2. Not Using Buffered Channels When Needed

// This can deadlock
ch := make(chan int)
ch <- 1  // Blocks forever if nobody's reading

// Better
ch := make(chan int, 1)
ch <- 1  // Doesn't block

3. Sharing Memory Instead of Communicating

// Bad - race condition
var counter int
for i := 0; i < 10; i++ {
    go func() {
        counter++  // Race!
    }()
}

// Good - use channels
ch := make(chan int)
go func() {
    count := 0
    for range ch {
        count++
    }
}()

Performance Notes

Goroutines are cheap (2KB stack), but they’re not free. I’ve seen people spawn millions of goroutines and wonder why their app crashes. Use worker pools to limit concurrency.

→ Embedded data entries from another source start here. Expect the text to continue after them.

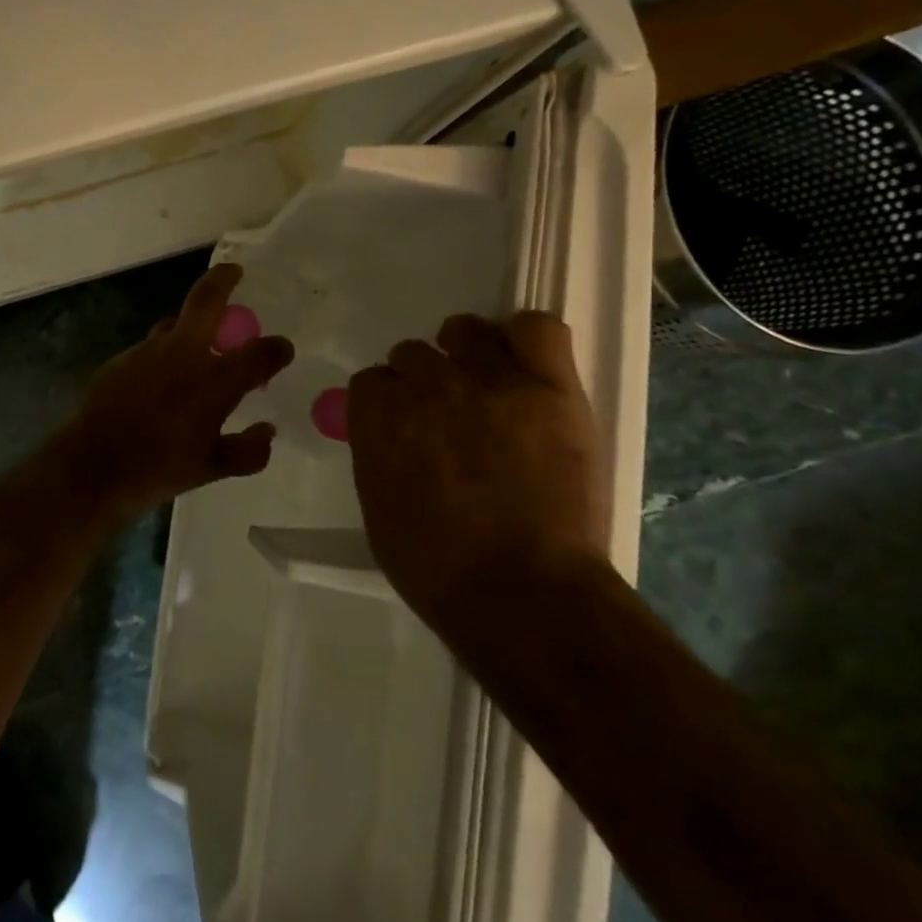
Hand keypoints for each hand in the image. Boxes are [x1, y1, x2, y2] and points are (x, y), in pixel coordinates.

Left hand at [56, 264, 293, 518]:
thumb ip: (247, 451)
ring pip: (174, 324)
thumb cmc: (158, 468)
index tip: (281, 350)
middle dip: (223, 280)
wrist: (92, 465)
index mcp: (214, 381)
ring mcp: (147, 352)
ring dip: (190, 327)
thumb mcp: (211, 469)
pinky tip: (159, 383)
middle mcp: (183, 355)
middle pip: (206, 299)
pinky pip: (150, 349)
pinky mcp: (121, 359)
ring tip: (197, 346)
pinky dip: (163, 357)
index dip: (277, 349)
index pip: (259, 353)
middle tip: (234, 272)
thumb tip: (266, 432)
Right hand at [348, 312, 607, 630]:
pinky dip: (527, 338)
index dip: (387, 403)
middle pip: (413, 353)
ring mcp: (490, 381)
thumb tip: (390, 436)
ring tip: (487, 386)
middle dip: (423, 383)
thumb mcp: (378, 509)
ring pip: (466, 330)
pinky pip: (537, 327)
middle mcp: (427, 385)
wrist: (524, 594)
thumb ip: (378, 455)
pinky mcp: (550, 387)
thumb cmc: (437, 568)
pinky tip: (527, 366)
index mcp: (378, 414)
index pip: (372, 380)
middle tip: (448, 419)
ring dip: (467, 352)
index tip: (403, 427)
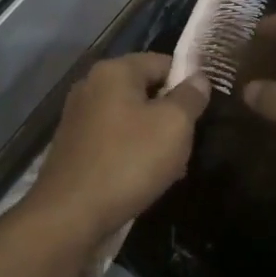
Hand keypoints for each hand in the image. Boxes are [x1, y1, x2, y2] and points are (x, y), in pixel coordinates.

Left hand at [25, 54, 211, 243]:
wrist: (70, 214)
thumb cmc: (128, 162)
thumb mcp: (174, 126)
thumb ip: (190, 97)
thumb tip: (198, 78)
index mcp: (113, 71)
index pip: (162, 62)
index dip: (188, 82)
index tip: (205, 110)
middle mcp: (90, 86)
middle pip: (145, 90)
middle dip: (171, 115)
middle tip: (189, 144)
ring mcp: (78, 117)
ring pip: (130, 118)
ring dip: (153, 138)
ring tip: (172, 168)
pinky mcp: (73, 146)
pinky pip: (113, 140)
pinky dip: (131, 153)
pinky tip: (144, 178)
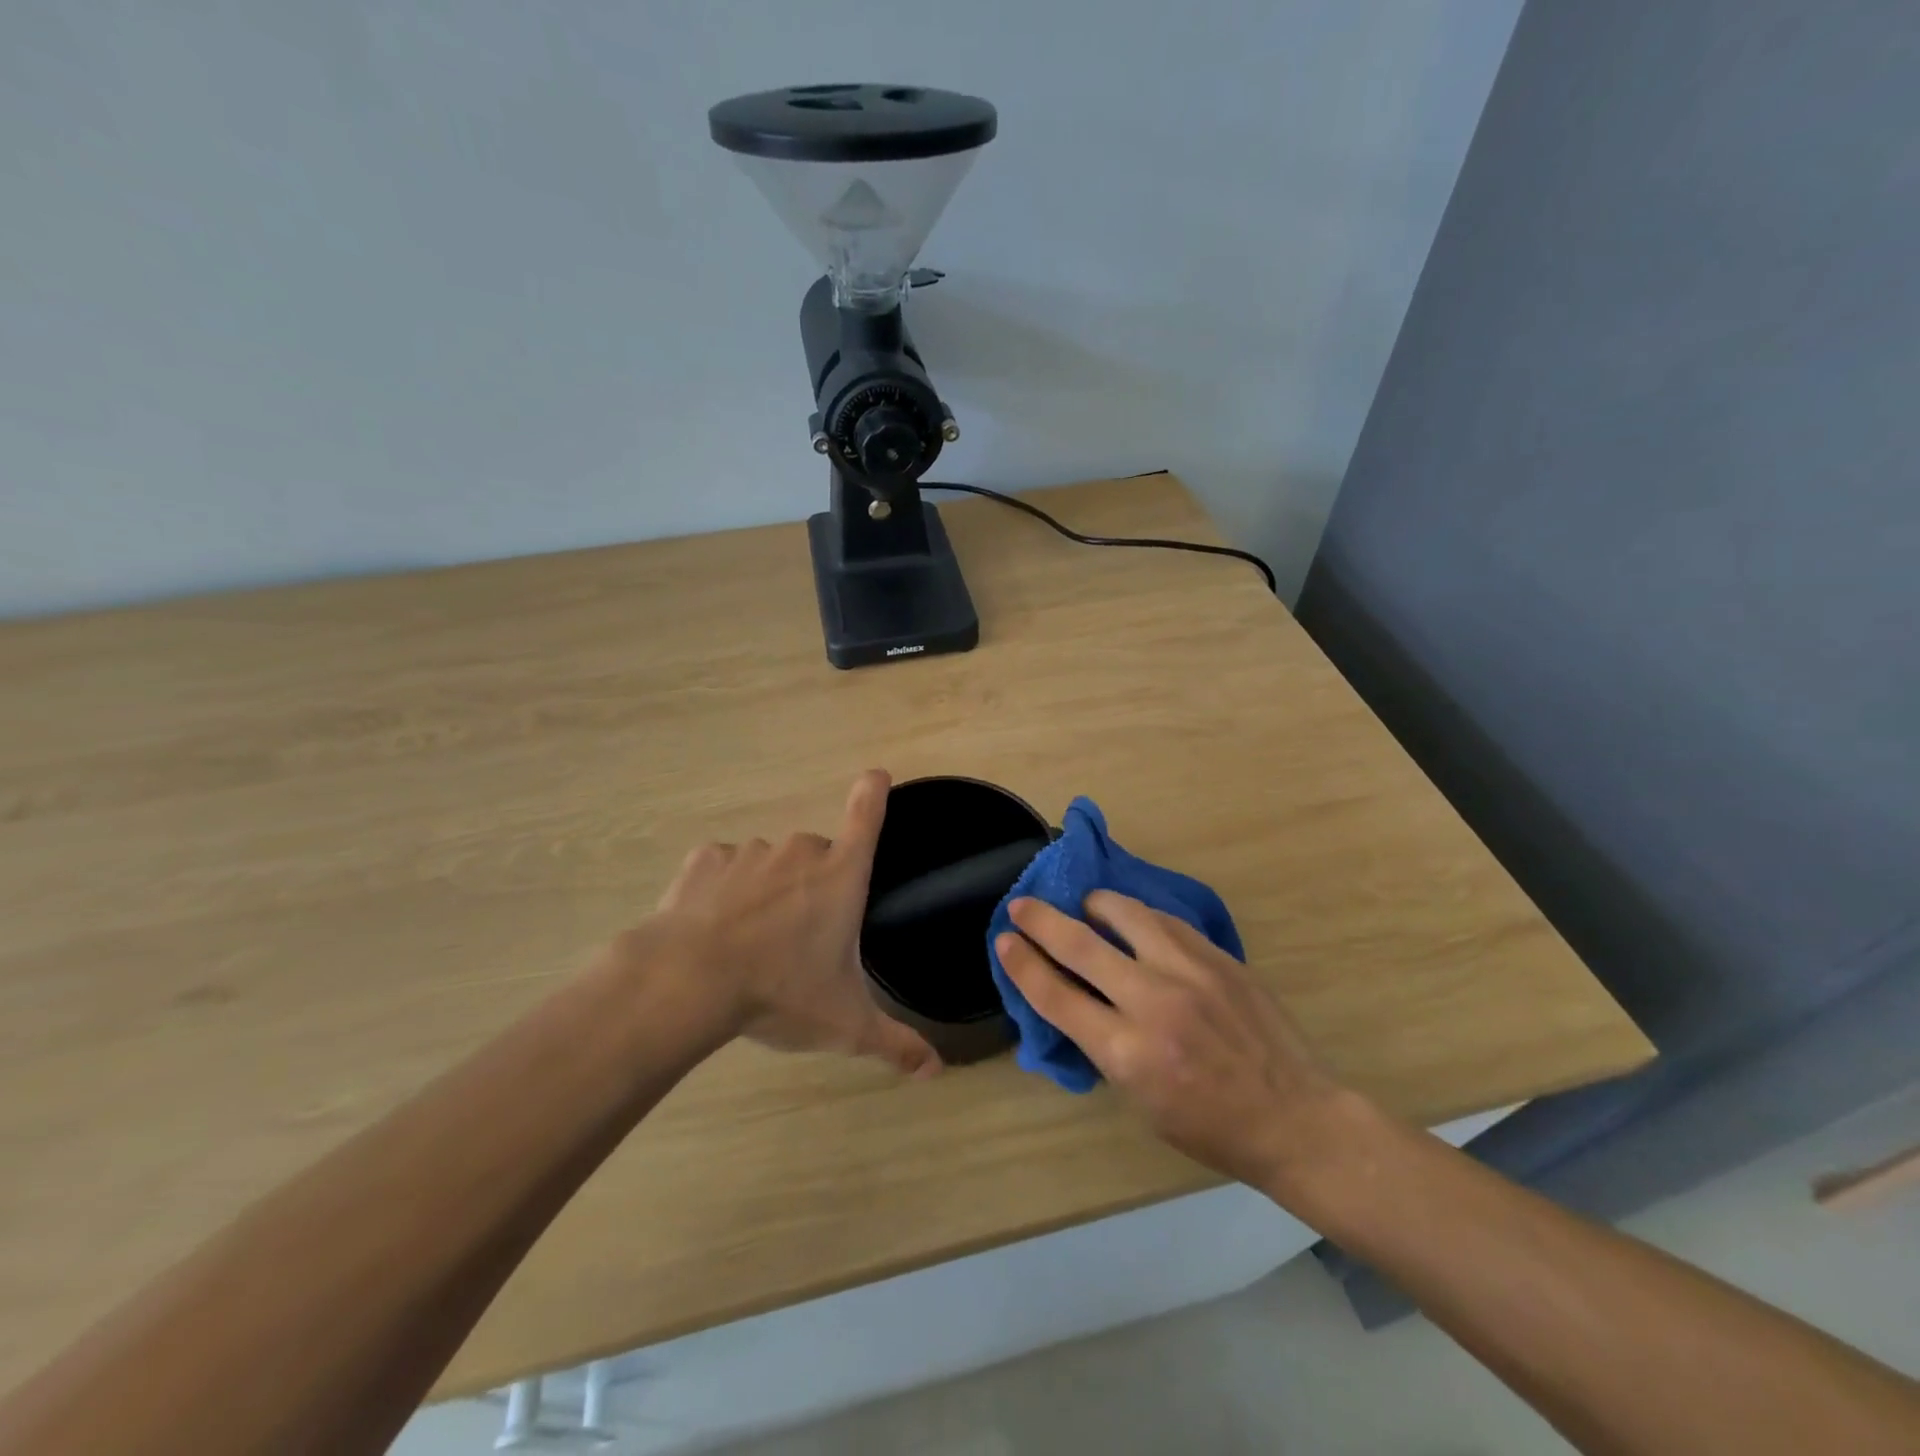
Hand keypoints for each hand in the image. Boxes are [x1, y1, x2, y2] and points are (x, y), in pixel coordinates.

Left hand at [638, 770, 938, 1076]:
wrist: (688, 981)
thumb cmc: (780, 992)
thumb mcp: (845, 1025)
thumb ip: (895, 1044)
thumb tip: (936, 1071)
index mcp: (840, 875)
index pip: (868, 814)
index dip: (874, 791)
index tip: (875, 776)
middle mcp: (800, 851)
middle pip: (817, 855)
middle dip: (812, 885)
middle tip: (797, 935)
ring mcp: (750, 852)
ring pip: (769, 863)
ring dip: (767, 890)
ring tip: (750, 940)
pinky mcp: (706, 860)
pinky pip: (725, 868)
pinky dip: (723, 889)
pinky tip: (713, 926)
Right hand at [996, 893, 1345, 1190]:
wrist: (1296, 1117)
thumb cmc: (1211, 1127)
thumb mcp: (1140, 1102)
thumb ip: (1104, 1045)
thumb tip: (1073, 998)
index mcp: (1128, 1054)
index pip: (1057, 996)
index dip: (1023, 964)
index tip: (1004, 940)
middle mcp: (1153, 1003)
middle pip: (1080, 945)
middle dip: (1041, 920)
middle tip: (1020, 904)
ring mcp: (1189, 972)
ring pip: (1124, 913)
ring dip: (1093, 905)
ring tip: (1085, 907)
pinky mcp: (1217, 956)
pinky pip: (1164, 920)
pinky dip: (1137, 916)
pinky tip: (1132, 921)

Also, channel operations have overhead. For simple cases, a mutex might be faster:

// For simple counter, mutex is faster
var mu sync.Mutex
var counter int

mu.Lock()
counter++
mu.Unlock()

Debugging Concurrent Code

Use the race detector:

go run -race main.go
go test -race ./...

It’s saved me countless times. Catches race conditions that are nearly impossible to find otherwise.

What I’m Still Learning

  • Context package for cancellation (coming in Go 1.7)
  • Advanced select patterns
  • Lock-free data structures

Concurrency in Go is powerful but takes practice. Start with simple patterns and build up. Don’t try to be clever - clear code is better than clever code.